Over the past few months I have been experimenting with creating flash animations using completely free software for Linux and Windows. Here is what I’ve been using:

You’ll need Java installed before you can install Jedit or Ant. I set up Java and jedit according to my last two posts. To install Ant on Ubuntu Linux type this in a terminal:

sudo apt-get install ant

or you can download it from their site. If you download it, you should make sure your PATH system variable includes the ant bin directory, you have an ANT_HOME variable set to the folder ant was installed to, and a JAVA_HOME variable set to the folder java was installed to.

There are precompiled binaries of MTASC available for Windows, MAC, and Linux.

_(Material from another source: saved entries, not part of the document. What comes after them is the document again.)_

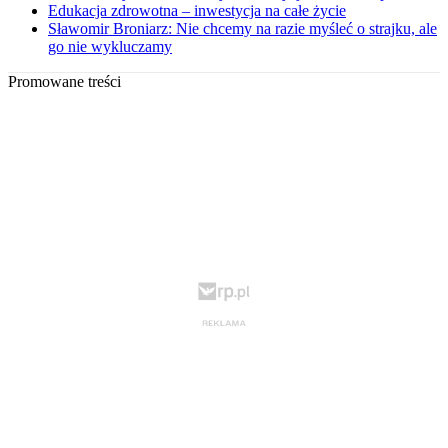
Edukacja zdrowotna – inwestycja na całe życie
Sławomir Broniarz: Nie chcemy na razie myśleć o strajku, ale
go nie wykluczamy
Promowane treści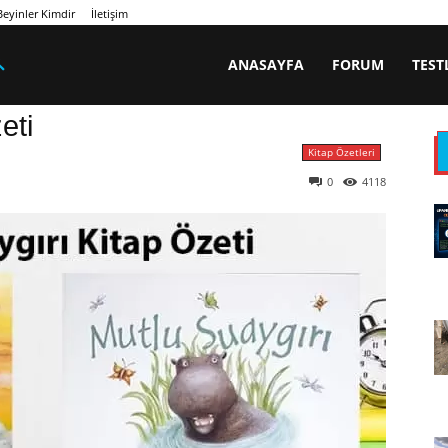
eyinler Kimdir
İletişim
ANASAYFA
FORUM
TEST
eti
Kitap Özetleri
0
4118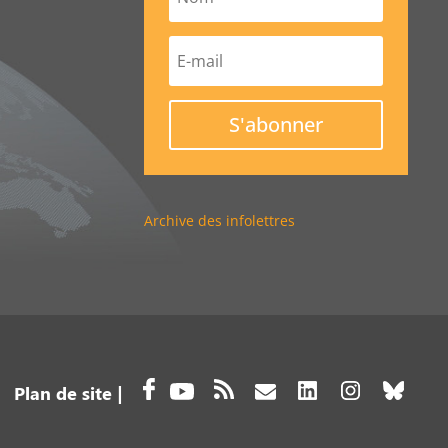
S'abonner
Archive des infolettres
Plan de site
|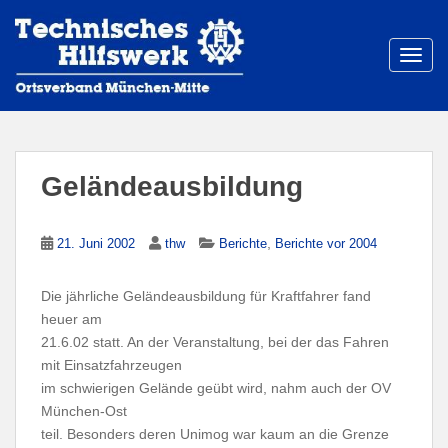
S
k
i
TOGG
p
t
o
m
a
Geländeausbildung
i
n
c
,
21. Juni 2002
thw
Berichte
Berichte vor 2004
o
n
Die jährliche Geländeausbildung für Kraftfahrer fand
t
heuer am
e
21.6.02 statt. An der Veranstaltung, bei der das Fahren
n
mit Einsatzfahrzeugen
t
im schwierigen Gelände geübt wird, nahm auch der OV
München-Ost
teil. Besonders deren Unimog war kaum an die Grenze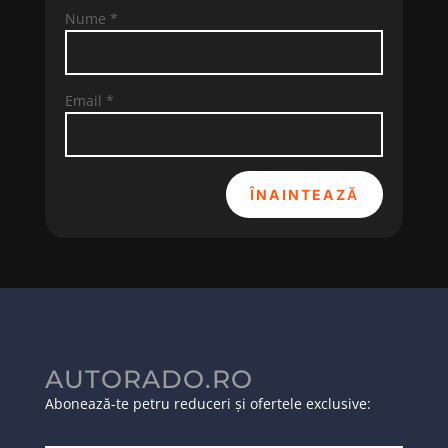
Nume
*
Email
*
ÎNAINTEAZĂ
AUTORADO.RO
Abonează-te petru reduceri și ofertele exclusive: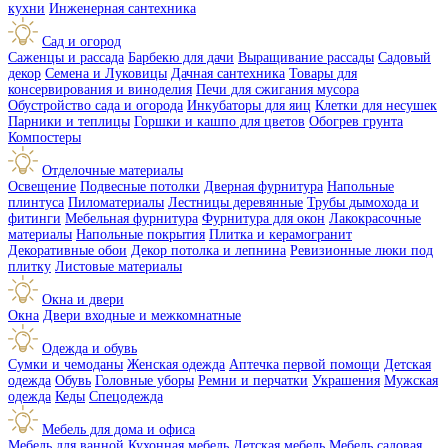
кухни
Инженерная сантехника
Сад и огород
Саженцы и рассада
Барбекю для дачи
Выращивание рассады
Садовый
декор
Семена и Луковицы
Дачная сантехника
Товары для
консервирования и виноделия
Печи для сжигания мусора
Обустройство сада и огорода
Инкубаторы для яиц
Клетки для несушек
Парники и теплицы
Горшки и кашпо для цветов
Обогрев грунта
Компостеры
Отделочные материалы
Освещение
Подвесные потолки
Дверная фурнитура
Напольные
плинтуса
Пиломатериалы
Лестницы деревянные
Трубы дымохода и
фитинги
Мебельная фурнитура
Фурнитура для окон
Лакокрасочные
материалы
Напольные покрытия
Плитка и керамогранит
Декоративные обои
Декор потолка и лепнина
Ревизионные люки под
плитку
Листовые материалы
Окна и двери
Окна
Двери входные и межкомнатные
Одежда и обувь
Сумки и чемоданы
Женская одежда
Аптечка первой помощи
Детская
одежда
Обувь
Головные уборы
Ремни и перчатки
Украшения
Мужская
одежда
Кеды
Спецодежда
Мебель для дома и офиса
Мебель для ванной
Кухонная мебель
Детская мебель
Мебель садовая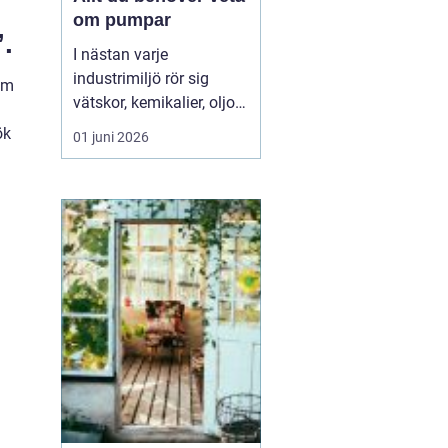
om pumpar
.
I nästan varje
industrimiljö rör sig
 om
vätskor, kemikalier, oljor
eller slam i bakgrunden.
ök
01 juni 2026
Ofta är det pumpar som
gör jobbet tyst och
effektivt. När rätt pump
sitter på rätt plats rullar
produktionen p...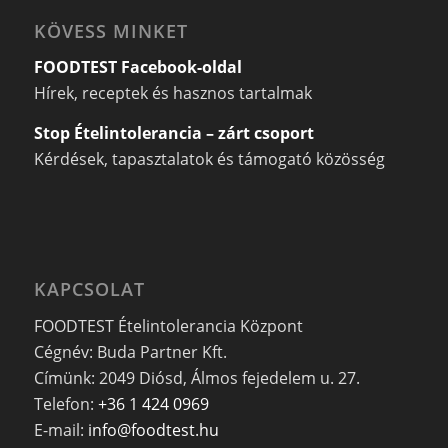
KÖVESS MINKET
FOODTEST Facebook-oldal
Hírek, receptek és hasznos tartalmak
Stop Ételintolerancia – zárt csoport
Kérdések, tapasztalatok és támogató közösség
KAPCSOLAT
FOODTEST Ételintolerancia Központ
Cégnév: Buda Partner Kft.
Címünk: 2049 Diósd, Álmos fejedelem u. 27.
Telefon:
+36 1 424 0969
E-mail:
info@foodtest.hu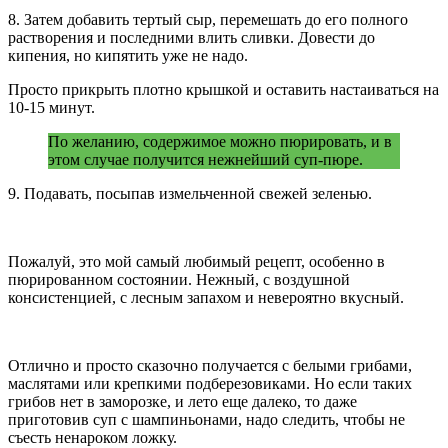
8. Затем добавить тертый сыр, перемешать до его полного
растворения и последними влить сливки. Довести до
кипения, но кипятить уже не надо.
Просто прикрыть плотно крышкой и оставить настаиваться на
10-15 минут.
По желанию, содержимое можно пюрировать, и в
этом случае получится нежнейший суп-пюре.
9. Подавать, посыпав измельченной свежей зеленью.
Пожалуй, это мой самый любимый рецепт, особенно в
пюрированном состоянии. Нежный, с воздушной
консистенцией, с лесным запахом и невероятно вкусный.
Отлично и просто сказочно получается с белыми грибами,
маслятами или крепкими подберезовиками. Но если таких
грибов нет в заморозке, и лето еще далеко, то даже
приготовив суп с шампиньонами, надо следить, чтобы не
съесть ненароком ложку.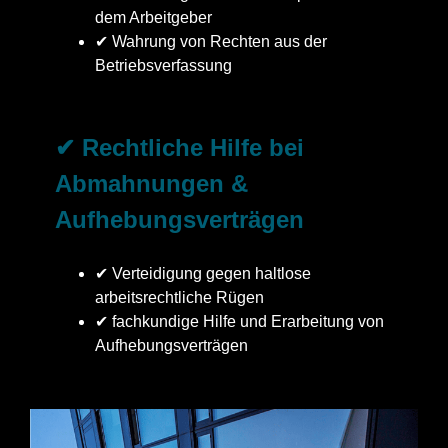
dem Arbeitgeber
✔ Wahrung von Rechten aus der
Betriebsverfassung
✔ Rechtliche Hilfe bei
Abmahnungen &
Aufhebungsverträgen
✔ Verteidigung gegen haltlose
arbeitsrechtliche Rügen
✔ fachkundige Hilfe und Erarbeitung von
Aufhebungsverträgen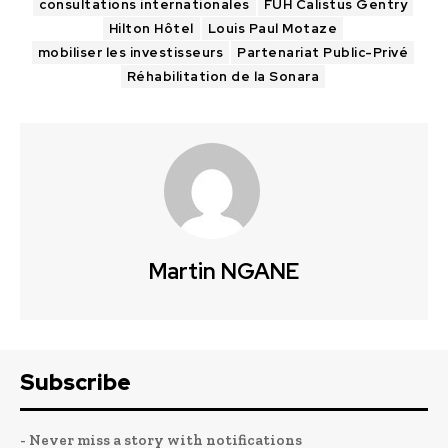
consultations internationales
FUH Calistus Gentry
Hilton Hôtel
Louis Paul Motaze
mobiliser les investisseurs
Partenariat Public-Privé
Réhabilitation de la Sonara
Martin NGANE
Subscribe
- Never miss a story with notifications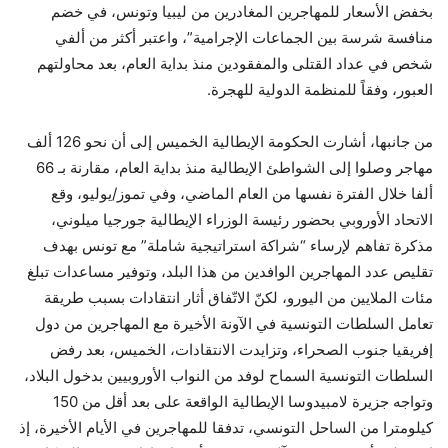
بخفض الأسعار للمهاجرين المغادرين من ليبيا وتونس، في خضم
منافسة شرسة بين الجماعات الإجرامية”، واعتبر أكثر من ألفي
شخص في عداد القتلى والمفقودين منذ بداية العام، بعد محاولتهم
العبور، وفقاً للمنظمة الدولية للهجرة.
من جانبها، أشارت الحكومة الإيطالية الخميس إلى أن نحو 126 ألف
مهاجر وصلوا إلى الشواطئ الإيطالية منذ بداية العام، مقارنة بـ 66
ألفا خلال الفترة نفسها من العام الماضي، وفي تموز/يوليو، وقع
الاتحاد الأوروبي بحضور رئيسة الوزراء الإيطالية جورجيا ميلوني،
مذكرة تفاهم لإرساء “شراكة استراتيجية شاملة” مع تونس بهدف
تقليص عدد المهاجرين الوافدين من هذا البلد، وتوفير مساعدات تبلغ
مئات الملايين من اليورو، لكنّ الاتّفاق أثار انتقادات بسبب طريقة
تعامل السلطات التونسية في الآونة الأخيرة مع المهاجرين من دول
إفريقيا جنوب الصحراء، وتزايدت الانتقادات، الخميس، بعد رفض
السلطات التونسية السماح لوفد من النواب الأوروبيين بدخول البلاد،
وتواجه جزيرة لامبيدوسا الإيطالية الواقعة على بعد أقل من 150
كيلومترا من الساحل التونسي، تدفقا للمهاجرين في الأيام الأخيرة، إذ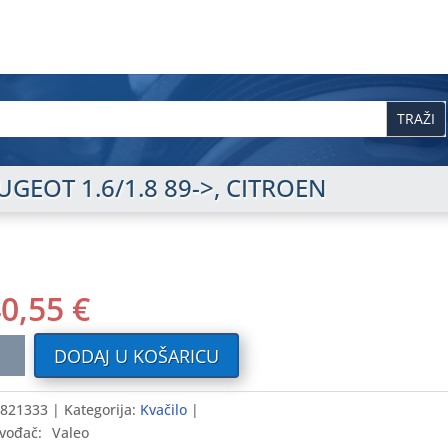
EUGEOT 1.6/1.8 89->, CITROEN
40,55
€
lo
DODAJ U KOŠARICU
GEOT
.8
821333
Kategorija:
Kvačilo
vođač:
Valeo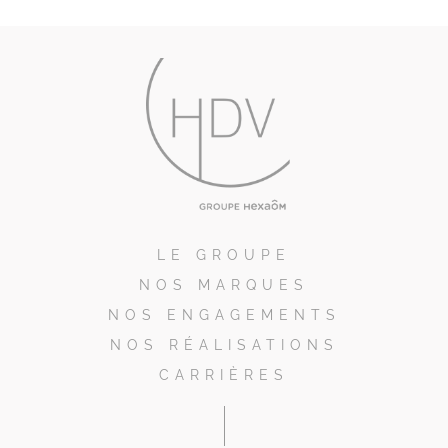
LE GROUPE
NOS MARQUES
NOS ENGAGEMENTS
NOS RÉALISATIONS
CARRIÈRES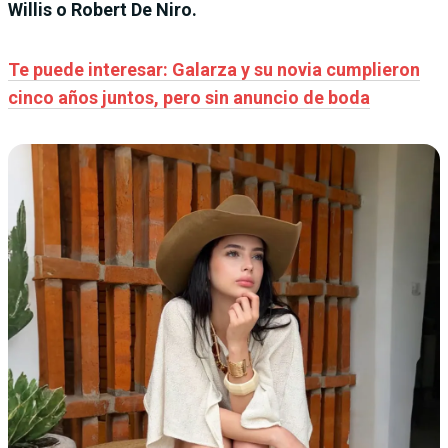
Willis o Robert De Niro.
Te puede interesar: Galarza y su novia cumplieron
cinco años juntos, pero sin anuncio de boda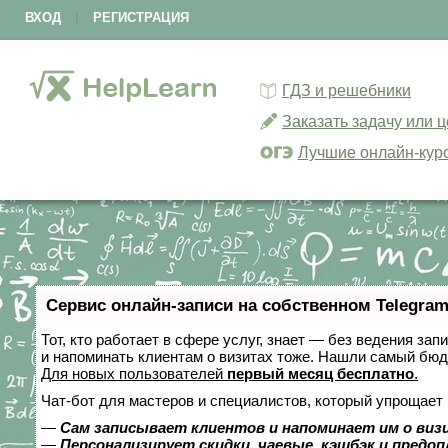
ВХОД
|
РЕГИСТРАЦИЯ
ГДЗ и решебники
Заказать задачу или 
Лучшие онлайн-кур
Сервис онлайн-записи на собственном Telegram
Тот, кто работает в сфере услуг, знает — без ведения зап
и напоминать клиентам о визитах тоже. Нашли самый бю
Для новых пользователей
первый месяц бесплатно
.
Чат-бот для мастеров и специалистов, который упрощает 
—
Сам записывает клиентов и напоминает им о виз
—
Персонализирует скидки, чаевые, кэшбэк и предо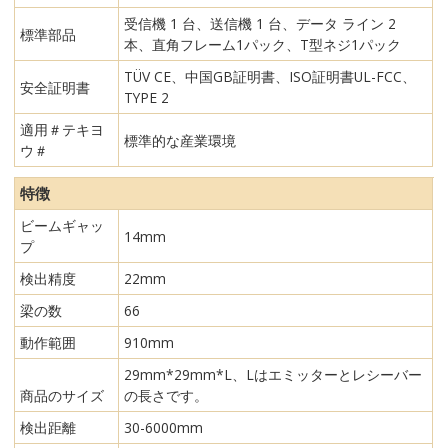
受信機 1 台、送信機 1 台、データ ライン 2
標準部品
本、直角フレーム1パック、T型ネジ1パック
TÜV CE、中国GB証明書、ISO証明書UL-FCC、
安全証明書
TYPE 2
適用＃テキヨ
標準的な産業環境
ウ＃
特徴
ビームギャッ
14mm
プ
検出精度
22mm
梁の数
66
動作範囲
910mm
29mm*29mm*L、Lはエミッターとレシーバー
商品のサイズ
の長さです。
検出距離
30-6000mm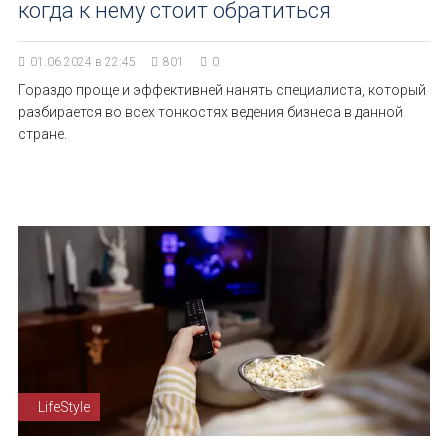
когда к нему стоит обратиться
01.06.2024 в 22:45
801
0
Гораздо проще и эффективней нанять специалиста, который
разбирается во всех тонкостях ведения бизнеса в данной
стране.
LifeStyle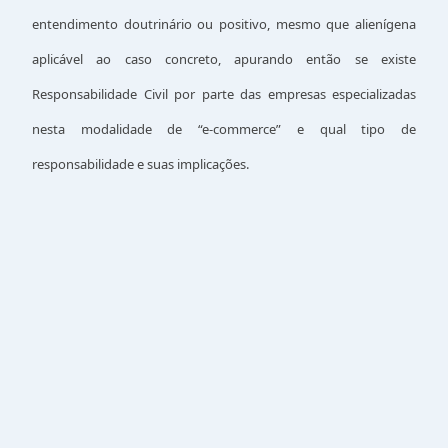
entendimento doutrinário ou positivo, mesmo que alienígena
aplicável ao caso concreto, apurando então se existe
Responsabilidade Civil por parte das empresas especializadas
nesta modalidade de “e-commerce” e qual tipo de
responsabilidade e suas implicações.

Swfmill only has binaries for Windows and Mac, so you’ll have to compile it yourself on Linux. On Ubuntu you’ll first need to install build-essential, libxml2-dev, libxslt1-dev, libfreetype6-dev, libpng12-dev, checkinstall. You can do this by typing:

 sudo apt-get install build-essential libxml2-dev libxslt1-dev libfreetype6-dev libpng12-dev checkinstall

Extract the swfmill-0.2.11.tar.gz file with this command:

tar -zxvf swfmill-0.2.11.tar.gz

Then navigate to the src folder and type:


./configure
sudo checkinstall -D make install

This will create and install a debian package of swfmill.

To use Alcon you have to import the Debug class into your actionscript project then you’ll be able to send messages to the swf console with the Debug.trace() command. I’ve created a webpage embedded with alcon that loads the swf files I’m debugging in a popup window.